Start of AVAILABLE DATA

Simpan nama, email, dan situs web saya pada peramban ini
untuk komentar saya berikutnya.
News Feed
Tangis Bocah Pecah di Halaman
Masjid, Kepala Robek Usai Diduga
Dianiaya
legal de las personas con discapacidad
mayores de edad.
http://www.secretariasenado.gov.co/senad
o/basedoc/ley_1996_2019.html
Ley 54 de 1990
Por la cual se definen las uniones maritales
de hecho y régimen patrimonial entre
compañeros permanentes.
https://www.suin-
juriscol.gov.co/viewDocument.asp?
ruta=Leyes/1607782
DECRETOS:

End of AVAILABLE DATA
Start of AVAILABLE DATA

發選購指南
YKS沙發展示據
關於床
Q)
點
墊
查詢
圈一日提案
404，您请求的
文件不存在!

End of AVAILABLE DATA

TO DO:
Print the text of the records from the line containing "Simpan nama, email, dan" through the line containing "mayores de edad.", both lines included. Reproduce each line without any change.

FINISHED TASK:
Simpan nama, email, dan situs web saya pada peramban ini
untuk komentar saya berikutnya.
News Feed
Tangis Bocah Pecah di Halaman
Masjid, Kepala Robek Usai Diduga
Dianiaya
legal de las personas con discapacidad
mayores de edad.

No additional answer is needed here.